## Work order 1
Pick out every line of the listing that contains the string "also", matching case exactly.

## Document segment

----

Calling a Woman a “Skank”: The Spectacular Spider-Man

The_Spectacular_Spider-Man_Vol_2_16Although never directly stated, an important subject in The Spectacular Spider-Man Vol. 2 No. 16 is whether or not a woman should dress modestly in public.1 The Insect Queen wears revealing clothing: a low-cut black dress that exposes more than half of her breasts.2 In response, Spider-Man calls her a “skank.”3 One theme in the story is that if a woman wears clothing that violates public standards of modesty, people have the right to call her a stigmatizing name.

For Christians, dressing modesty in public is a virtue. 1 Timothy 2:9 says, “I also want the women to dress modestly, with decency and propriety…”4 It is also a virtue for Muslims. The Quran 24:31 says, “And say to the believing women that they should lower their gaze and guard their modesty; that they should not display their beauty and ornaments except what (must ordinarily) appear thereof; that they should draw their veils over their bosoms…”5

For Christians and Muslims, dressing immodestly in public is a sin because whether the woman intended it or not, it can cause men to experience greater sexual temptation, e.g., to commit adultery or have pre-marital sex. Men, having free will, are responsible for how they choose to respond to their sexual desires. Nonetheless, a woman who wears revealing clothing is responsible for increasing men’s sexual attraction to her.

----

## Work order 2
Rewrite the part of the Spider-Man comic passage that begins with "For Christians, dressing" and ends with "attraction to her.", replacing "temptation" with "enticement".

----

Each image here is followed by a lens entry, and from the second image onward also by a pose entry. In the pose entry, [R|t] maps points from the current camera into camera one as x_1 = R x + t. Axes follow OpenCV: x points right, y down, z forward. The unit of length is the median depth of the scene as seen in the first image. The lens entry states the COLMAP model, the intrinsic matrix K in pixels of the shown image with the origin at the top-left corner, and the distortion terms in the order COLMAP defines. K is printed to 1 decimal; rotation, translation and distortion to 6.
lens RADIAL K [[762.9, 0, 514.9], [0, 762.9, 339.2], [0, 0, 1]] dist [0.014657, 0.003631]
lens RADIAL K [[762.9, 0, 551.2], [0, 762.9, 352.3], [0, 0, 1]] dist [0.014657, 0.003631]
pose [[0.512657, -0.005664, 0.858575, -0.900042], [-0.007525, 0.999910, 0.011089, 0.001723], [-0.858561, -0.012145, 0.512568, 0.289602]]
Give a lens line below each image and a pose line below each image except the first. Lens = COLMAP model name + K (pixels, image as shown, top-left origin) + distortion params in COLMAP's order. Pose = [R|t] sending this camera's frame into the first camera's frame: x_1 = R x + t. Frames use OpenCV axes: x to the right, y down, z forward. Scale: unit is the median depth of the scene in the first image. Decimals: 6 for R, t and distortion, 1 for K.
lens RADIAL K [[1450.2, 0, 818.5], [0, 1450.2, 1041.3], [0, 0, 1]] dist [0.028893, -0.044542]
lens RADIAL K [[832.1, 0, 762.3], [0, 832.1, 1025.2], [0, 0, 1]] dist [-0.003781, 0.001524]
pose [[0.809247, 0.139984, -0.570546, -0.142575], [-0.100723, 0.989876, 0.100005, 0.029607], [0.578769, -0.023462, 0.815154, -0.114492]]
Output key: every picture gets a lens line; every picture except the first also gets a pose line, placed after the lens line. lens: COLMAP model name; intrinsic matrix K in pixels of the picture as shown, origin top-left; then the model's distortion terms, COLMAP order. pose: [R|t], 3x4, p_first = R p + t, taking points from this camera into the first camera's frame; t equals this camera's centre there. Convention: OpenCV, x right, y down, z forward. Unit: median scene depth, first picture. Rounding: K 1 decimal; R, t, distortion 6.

----

## Exercise result 1
Each image here is followed by a lens entry, and from the second image onward also by a pose entry. In the pose entry, [R|t] maps points from the current camera into camera one as x_1 = R x + t. Axes follow OpenCV: x points right, y down, z forward. The unit of length is the median depth of the scene as seen in the first image. The lens entry states the COLMAP model, the intrinsic matrix K in pixels of the shown image with the origin at the top-left corner, and the distortion terms in the order COLMAP defines. K is printed to 1 decimal; rotation, translation and distortion to 6.
Output key: every picture gets a lens line; every picture except the first also gets a pose line, placed after the lens line. lens: COLMAP model name; intrinsic matrix K in pixels of the picture as shown, origin top-left; then the model's distortion terms, COLMAP order. pose: [R|t], 3x4, p_first = R p + t, taking points from this camera into the first camera's frame; t equals this camera's centre there. Convention: OpenCV, x right, y down, z forward. Unit: median scene depth, first picture. Rounding: K 1 decimal; R, t, distortion 6.

## Exercise result 2
For Christians, dressing modesty in public is a virtue. 1 Timothy 2:9 says, “I also want the women to dress modestly, with decency and propriety…”4 It is also a virtue for Muslims. The Quran 24:31 says, “And say to the believing women that they should lower their gaze and guard their modesty; that they should not display their beauty and ornaments except what (must ordinarily) appear thereof; that they should draw their veils over their bosoms…”5

For Christians and Muslims, dressing immodestly in public is a sin because whether the woman intended it or not, it can cause men to experience greater sexual enticement, e.g., to commit adultery or have pre-marital sex. Men, having free will, are responsible for how they choose to respond to their sexual desires. Nonetheless, a woman who wears revealing clothing is responsible for increasing men’s sexual attraction to her.